[10] RFR (S): C2: missing strength reduction of Math.pow(x, 2.0D) to x*x

Wed Dec 13 16:28:51 UTC 2017

Thanks, Vladimir!

Best regards,
Vladimir Ivanov

On 12/13/17 7:25 PM, Vladimir Kozlov wrote:
> On 12/13/17 6:58 AM, Vladimir Ivanov wrote:
>> Thanks for review, Vladimir.
>>
>>> I agree with suggested fix. What check we have before 9 and where was 
>>> it?
>>
>> It was quite complicated. There were LibraryCallKit::inline_pow() [1] 
>> & LibraryCallKit::finish_pow_exp() [2] with a runtime check for 2.0 
>> exponent, multiple PowDs on fast paths, and a call into 
>> SharedRuntime::dpow on slow path.

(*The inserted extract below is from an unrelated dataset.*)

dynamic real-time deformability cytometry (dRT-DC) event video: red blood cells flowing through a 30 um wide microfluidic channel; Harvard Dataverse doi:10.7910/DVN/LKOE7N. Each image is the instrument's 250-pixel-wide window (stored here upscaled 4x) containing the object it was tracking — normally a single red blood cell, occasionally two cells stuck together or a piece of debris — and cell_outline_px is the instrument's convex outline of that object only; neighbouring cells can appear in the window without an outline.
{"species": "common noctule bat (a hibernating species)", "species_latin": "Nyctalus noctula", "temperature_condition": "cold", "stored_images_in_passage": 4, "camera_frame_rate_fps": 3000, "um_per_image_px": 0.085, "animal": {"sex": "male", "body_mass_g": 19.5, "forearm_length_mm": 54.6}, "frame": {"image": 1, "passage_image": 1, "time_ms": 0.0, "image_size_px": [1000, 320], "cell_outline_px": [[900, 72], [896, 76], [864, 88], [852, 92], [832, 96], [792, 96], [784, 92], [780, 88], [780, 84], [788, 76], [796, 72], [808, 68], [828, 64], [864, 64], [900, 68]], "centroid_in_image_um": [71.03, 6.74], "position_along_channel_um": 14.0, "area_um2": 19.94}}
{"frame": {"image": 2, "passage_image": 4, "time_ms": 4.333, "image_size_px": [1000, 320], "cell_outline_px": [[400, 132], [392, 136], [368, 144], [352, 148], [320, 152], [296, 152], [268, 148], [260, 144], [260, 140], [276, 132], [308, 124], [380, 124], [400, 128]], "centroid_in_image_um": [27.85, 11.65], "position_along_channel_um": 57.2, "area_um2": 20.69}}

PowD had matcher rules [3] which 
>> produced x87-based implementation.
> 
> Okay.
> 
>>
>>> Why do you need to move value to tmp1?
>>>
>>> +  movdq(tmp1, xmm1);
>>> +  cmp64(tmp1, ExternalAddress(DOUBLE2));
>>
>> We want to compare 64-bit values and move the exponent from XMM to GP 
>> register.
> 
> Of cause, you need to use GP register to compare. I thought tmp1 also xmm.
> 
> Looks good.
> 
> Thanks,
> Vladimir
> 
>>
>> void Assembler::movdq(Register dst, XMMRegister src) {
>> void MacroAssembler::cmp64(Register src1, AddressLiteral src2) {
>>
>> Best regards,
>> Vladimir Ivanov
>>
>> [1] http://hg.openjdk.java.net/jdk9/jdk9/hotspot/rev/94849fb8ce93#l22.72
>> [2] http://hg.openjdk.java.net/jdk9/jdk9/hotspot/rev/94849fb8ce93#l22.16
>> [3] http://hg.openjdk.java.net/jdk9/jdk9/hotspot/rev/94849fb8ce93#l13.7
>>
>>> On 12/12/17 11:16 AM, Vladimir Ivanov wrote:
>>>> http://cr.openjdk.java.net/~vlivanov/8190869/webrev.00/
>>>> https://bugs.openjdk.java.net/browse/JDK-8190869
>>>>
>>>> Math.pow() was completely rewritten on 9 and important special case
>>>> (exponent == 2.0) was missed. It caused severe performance regression
>>>> (up to 10x) on some numeric code.
>>>>
>>>> The fix is two-fold:
>>>>    * add special case in C2 to transform pow(x,2.0) into x*x;
>>>>    * for consistency of results between different execution modes
>>>> (interpreter, C1, and C2), add special case into generated stub at
>>>> MacroAssembler::fast_pow().
>>>>
>>>> Some clarifications follow.
>>>>
>>>> Testing:
>>>>    * microbenchmark
>>>>    * hs-precheckin-comp, hs-tier1, hs-tier2 (in progress)
>>>>    * test case from 8189172 on consistency of results
>>>>
>>>> The fix doesn't cover all possible cases (e.g., when exponent is not a
>>>> constant during parsing, but becomes such later). I experimented with
>>>> more elaborate fix, but wasn't satisfied with the results and chose
>>>> simpler route.
>>>>
>>>> I see 2 alternatives:
>>>>
>>>> (1) Introduce macro node PowD and either transform it into MulD if
>>>> exponent == 2.0D or expand it into CallLeafNode. The downside is that
>>>> PowD should be CallNode and replacing it with a MulD requires some IR
>>>> tweaking around it.
>>>>
>>>> (2) Introduce a runtime check before calling the stub (prototype [1]).
>>>> If exponent becomes 2.0 later, the check is folded and stub call is
>>>> removed. The downside is that when exponent doesn't turn into 2.0, the
>>>> check stays and duplicates the check in the stub. Unfortunately, 
>>>> there's
>>>> no way to remove it from the stub, because interpreter & C1 relies on
>>>> it. Otherwise, inconsistent computation results become possible (like
>>>> JDK-8189172 [2]).
>>>>
>>>> So, I decided to go with a simple fix and cover most common case
>>>> (explicit usage of 2.0 with Math.pow) for now.
>>>>
>>>> Best regards,
>>>> Vladimir Ivanov
>>>>
>>>> [1] http://cr.openjdk.java.net/~vlivanov/8190869/webrev.runtime_check
>>>> [2] https://bugs.openjdk.java.net/browse/JDK-8189172